L’ORATORIO DE NOËL MICHEL TREMBLAY
L’âge aidant, Michel Tremblay se penche maintenant sur la maladie, celle qu’il ne nomme jamais et qui fait en sorte que nous oublions, que nous sombrons dans l’absence, que nous allons jusqu’à oublier que nous oublions. Pour n’importe qui il s’agit là du plus terrible des destins, de ne plus reconnaître personne, de ne plus se reconnaître soi-même, de perdre jusqu’au concept de son identité.
Tremblay nous a habitués à la démultiplication des personnages, plusieurs comédiens qui incarnent le même protagoniste à différents âges de la vie. Cette technique a été magistralement démontrée dans Albertine en cinq temps et c’est celle qu’il utilise de nouveau dans L’Oratorio de Noël. Le Noël en question est un homme d’âge mur, neurochirurgien réputé confiné dans une chambre d’hôpital depuis qu’il connait de plus en plus d’inquiétantes pertes de mémoires.

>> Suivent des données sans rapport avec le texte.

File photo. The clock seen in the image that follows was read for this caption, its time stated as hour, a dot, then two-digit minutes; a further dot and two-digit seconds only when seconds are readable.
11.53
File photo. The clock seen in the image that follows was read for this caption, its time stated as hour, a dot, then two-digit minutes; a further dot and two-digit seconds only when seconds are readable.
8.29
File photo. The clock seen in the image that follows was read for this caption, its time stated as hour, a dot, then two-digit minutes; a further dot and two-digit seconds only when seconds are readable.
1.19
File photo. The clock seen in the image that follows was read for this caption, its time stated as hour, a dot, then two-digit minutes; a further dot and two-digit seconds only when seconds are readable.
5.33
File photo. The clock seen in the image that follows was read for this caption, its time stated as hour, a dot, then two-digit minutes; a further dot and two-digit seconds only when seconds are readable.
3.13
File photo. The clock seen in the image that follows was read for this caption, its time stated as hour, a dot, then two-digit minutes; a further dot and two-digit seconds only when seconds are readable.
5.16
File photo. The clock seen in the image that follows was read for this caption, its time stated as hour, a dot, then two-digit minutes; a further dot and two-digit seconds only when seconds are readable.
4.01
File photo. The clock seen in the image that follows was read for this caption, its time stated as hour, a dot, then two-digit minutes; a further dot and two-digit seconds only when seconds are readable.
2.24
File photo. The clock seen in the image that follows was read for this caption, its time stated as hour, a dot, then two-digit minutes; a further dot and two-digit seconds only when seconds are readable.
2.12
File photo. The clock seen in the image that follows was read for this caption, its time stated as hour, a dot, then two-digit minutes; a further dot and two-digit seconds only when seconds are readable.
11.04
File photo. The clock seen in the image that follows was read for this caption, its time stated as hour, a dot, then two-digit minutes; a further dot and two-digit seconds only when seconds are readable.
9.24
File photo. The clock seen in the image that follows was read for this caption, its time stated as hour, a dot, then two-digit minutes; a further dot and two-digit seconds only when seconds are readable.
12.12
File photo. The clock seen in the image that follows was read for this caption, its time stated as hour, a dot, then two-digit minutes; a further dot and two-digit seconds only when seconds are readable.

Il sait très bien ce qui est en train de lui arriver et c’est dans la recherche du souvenir qu’il va voir défiler autour de lui son ex-femme, son fils et sa fille. Le tout dans un maelstrom de reproches et de conflits.
L’histoire en soi est d’une désolante banalité : on a vu mille fois le thème du professionnel travailleur acharné qui néglige sa famille au profit de sa carrière, qui prend des maîtresses et abandonne à elle-même une épouse qui a tout sacrifié pour lui, qui est un père absent sauf lorsqu’il s’agit de contrarier les projets de cette progéniture qui ose vouloir autre chose que ce qu’il a prévu pour elle.
Raymond Bouchard qui incarne Noël, est très, très bon. Cela fait plaisir de voir ce comédien sur une scène car il s’y est fait rare ces dernières années. Il sait rendre l’intensité, la douleur, le remords et les regrets qui agitent l’âme de Noël lorsqu’il se rend compte qu’il a raté le train de son existence. Il nous livre un grand numéro d’acteur et je m’incline bien bas devant son talent. Mais pour un comédien d’un tel calibre, il aurait fallu une distribution toute à l’avenant et, hélas, ce n’est pas le cas. Si Monique Spaziani et Ginette Morin sont impeccables en Jacqueline 2 et 3 et que Pierre-François Legendre en Jean-Sébastien 3 et Marie-Chantal Perron en Isabelle 3 s’en tirent très bien, il n’en va pas de même pour les autres qui ne font pas du tout montre de la même force, du même métier et qui semblent incapables de communiquer la dose d’émotion et de sentiment nécessaire à un pareil drame. C’était un soir de première, on peut mettre cela sur le compte de la nervosité, c’est ce que j’espère d’ailleurs. Mais il demeure que le drame réel que vit cet homme qui est passé à côté d’une partie importante de sa vie ne passe pas aussi bien qu’il le devrait à cause de la faiblesse de ceux qui lui donnent la réplique.
Serge Denoncourt signe une mise en scène sobre et pleine de retenue, on est loin des excès et de la folie de Il Campanielo. Il aurait peut-être dû avoir la main un peu plus lourde avec les jeunes comédiens de la distribution et exiger davantage d’eux. Mais bon. C’est du Tremblay honnête, pas sa meilleure pièce, mais on sent dans L’Oratorio de Noël qu’il avait quelque chose d’important à dire et il nous le communique avec son talent habituel.